Now, half an hour later, sitting at the desk in his den, he called the personal one.

Klemper picked up on the third ring, but evidently not before seeing Gurney’s ID.

“How the hell did you get this private number?”

Gurney smiled, pleased at getting the reaction he’d expected. “Hello, Mick.”

“I said, how the hell did you get this number?”

“It’s all over the billboards on the Thruway.”

“What?”

“There’s just no privacy anymore, Mick. You ought to know that. Numbers get around.”

“What the fuck are you talking about?”

“There’s so much information floating around. Information overload. That’s what they call it, right?”

“What? What the fuck is this?”

“I’m just thinking out loud. Thinking what a treacherous world we live in. A man might think he’s engaging in a private activity, and next day on the Internet there’s a video of him taking a crap.”

“Yeah? You know what? That’s disgusting. Disgusting! What do you want?”

“We need to talk.”

“So talk.”

“Face-to-face would be better. No intervening technology. Technology can be a problem. A violator of privacy.”

Klemper hesitated—long enough to indicate a significant level of concern. “I still don’t know what the hell you’re talking about.”

Gurney figured this was a cover-your-ass statement in the event the call was being taped, rather than pure thickheadedness. “What I’m talking about is that we should talk about some issues of mutual concern.”

“Fine. Whatever the fuck that means. Let’s get this bullshit over with. Where do you want to talk?”

“Up to you.”

“I couldn’t care less.”

“How about Riverside Mall?”

Klemper hesitated again, longer this time. “Riverside? When?”

“Sooner the better. Things are happening.”

“Where in the mall?”

“Main concourse? Lots of benches there. Usually empty.”

Another hesitation. “When?”

Gurney knew from Esti that Klemper got off his shift at five. He checked the time on his cell screen—4:01 p.m. “How about five-thirty?”

“Today?”

“Definitely today. Tomorrow might be too late.”

A final pause. “All right. Riverside. Five-thirty, sharp. You better make more sense there than you’re making here. Because right now? Right now, this sounds like a pile of shit.” He disconnected the call.

Gurney found the man’s bravado encouraging.

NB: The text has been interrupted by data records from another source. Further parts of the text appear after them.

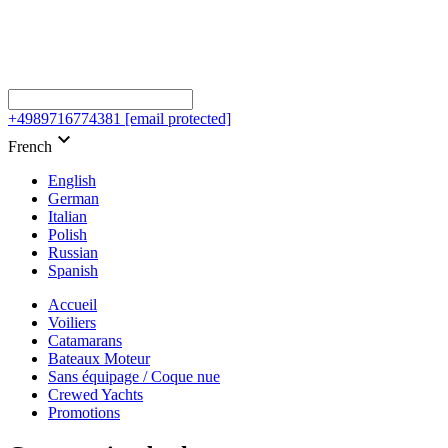
+4989716774381
[email protected]
keyboard_arrow_down
French
English
German
Italian
Polish
Russian
Spanish
Accueil
Voiliers
Catamarans
Bateaux Moteur
Sans équipage / Coque nue
Crewed Yachts
Promotions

It sounded like fear.

Riverside Mall was a forty-minute drive from Walnut Crossing, giving Gurney about fifty minutes before he had to set out. It didn’t allow him much time to prepare for a meeting that had the potential to give the investigation a dramatic shove in the right direction, if it was handled right. He got a yellow lined pad out of his desk drawer to help organize his thoughts.

He found it surprisingly difficult. His mind was unsettled, moving from one unresolved issue to another. The unreachability of Lex Bincher. The similar unreachability of the three key witnesses. The shots in the night eliminating Hardwick’s lights and phone. The grotesque mutilation of Fat Gus—a warning that the killer’s secret must be kept. But what secret? Was it his or her identity? Or something else?

And, of course, there was the central conundrum of the case from the beginning, the puzzle piece that Gurney felt would eventually make sense of all the others—the contradictory site of the shooting. On the one hand, there was the apartment with the silenced, tripod-fitted rifle and the fresh gunpowder residue with a chemical profile that linked it to a .220 Swift cartridge and the bullet fragments extracted from Carl Spalter’s brain. On the other hand, there was the light pole that made the shot impossible.